The biggest thing about retrospectives is to make sure everybody knows they can speak their mind. It’s not going to help anybody if people keep things inside and those things are just going to fester for that person if not resolved. We didn’t have any of our direct supervisors in our meetings, which let us speak to management issues at will. We also naturally kept things civil when it came to issues like work not getting completed, a benefit of us all being friends. I think my tendency to speak my mind, even on issues of upper management or other sensitive areas, helped as well. People saw that if I could run my mouth and be honest, they could as well. I didn’t set out to do that but I think it ended up helping.

Changes

When we started our retrospectives, none of us knew anything about them save what we remembered from reading Ken Schwaber’s Agile Software Development With Scrum and from our vendor told us. Now that I’ve read the excellent book on Agile Retrospectives by Esther Derby and Diana Larsen as well as what others have written about on this site and others, we’ll be trying some changes to our GBU meetings in the future. First, we’ll probably rethink the use of Bad and Ugly. It’s too hard to think of what makes something bad enough to be Ugly rather than Bad. Some teams just use a ‘What I liked’ and ‘What could have gone better’ approach and I think we’ll try something like that. Second, I like the idea of a timeline of events where people put things that happened on stickies where they happened in the sprint. This is part of Setting The Stage that Diana Larsen recommended to me at the Agile 2008 conference. This gets everybody on the same page before you start drilling down into details later. Other than that, a lot of the things recommended in the Retrospectives book and elsewhere seems like it would be important for teams that don’t get along but we don’t have that problem, which is one area in which we’re extremely lucky.

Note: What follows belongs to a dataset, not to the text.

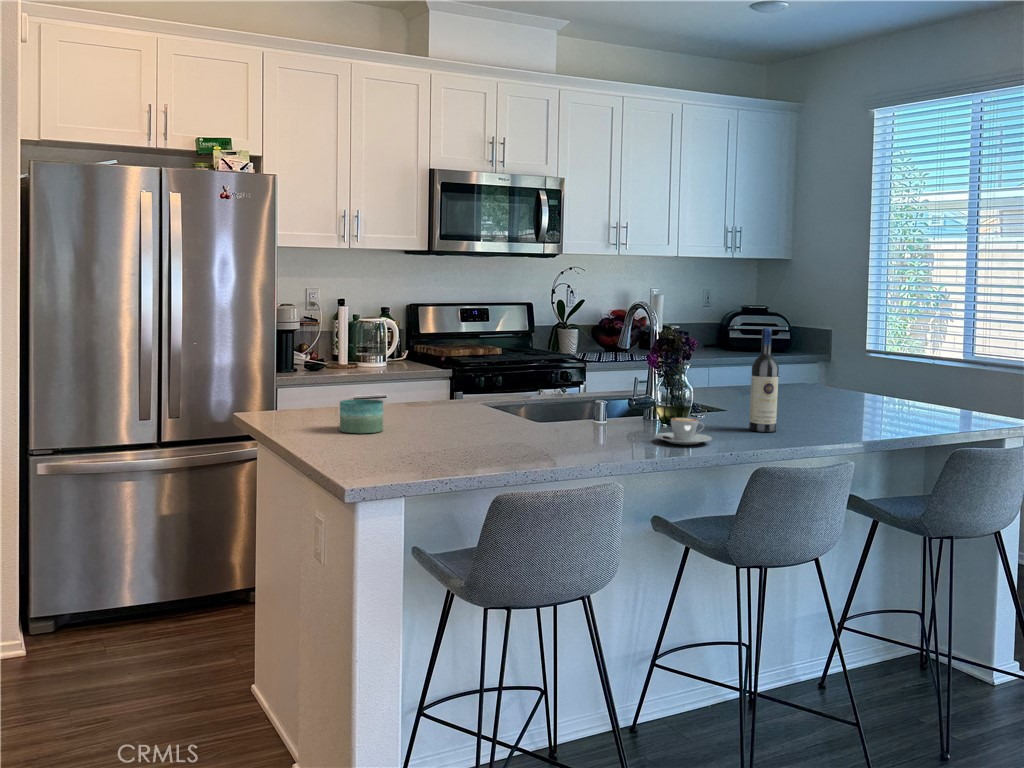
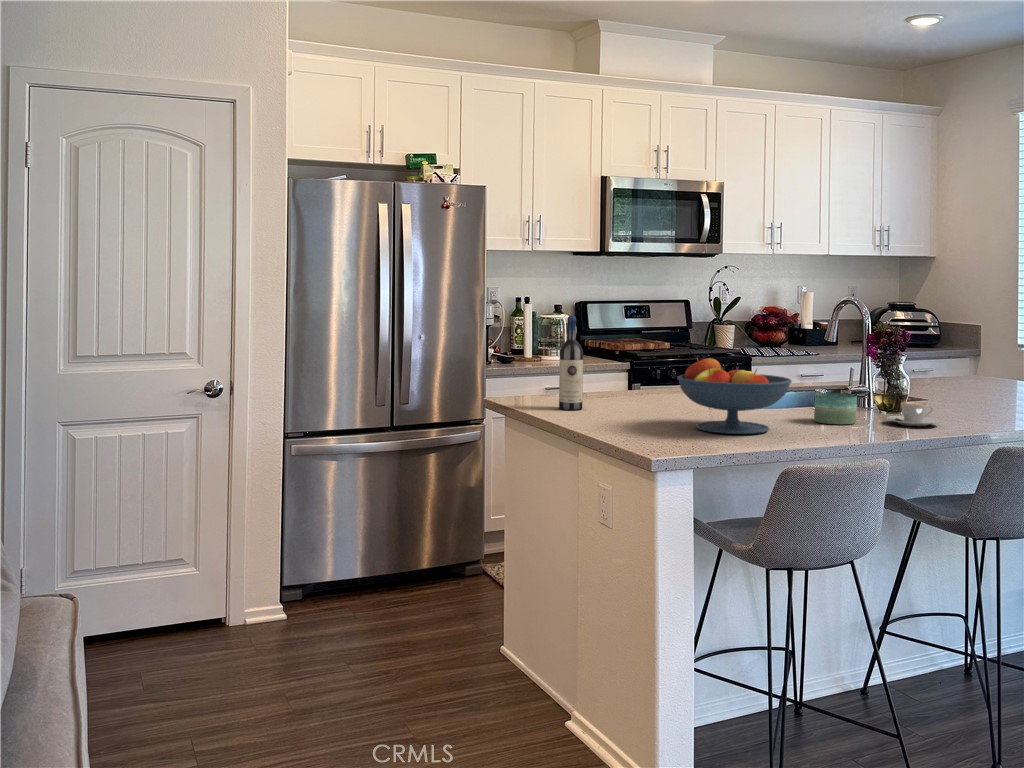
wine bottle: present [749,328,779,432] -> present [559,316,583,410]
fruit bowl: none [414,368,540,454] -> present [677,358,792,434]
candle: present [340,399,383,433] -> present [814,393,857,424]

Overall, I’m absolutely sure our retrospectives helped our team and our project. Even for things like upper management not being involved, which I listed as an Ugly very early in our project and ended up being a continual problem, just talking about it with the team is useful. If people have these kinds of issues in mind, it can influence how you do things even if it’s not a problem that can be “solved.” I would really recommend all Agile teams do some kind of retrospective, even if it’s just a basic Good/Bad list of things on the minds of the team members.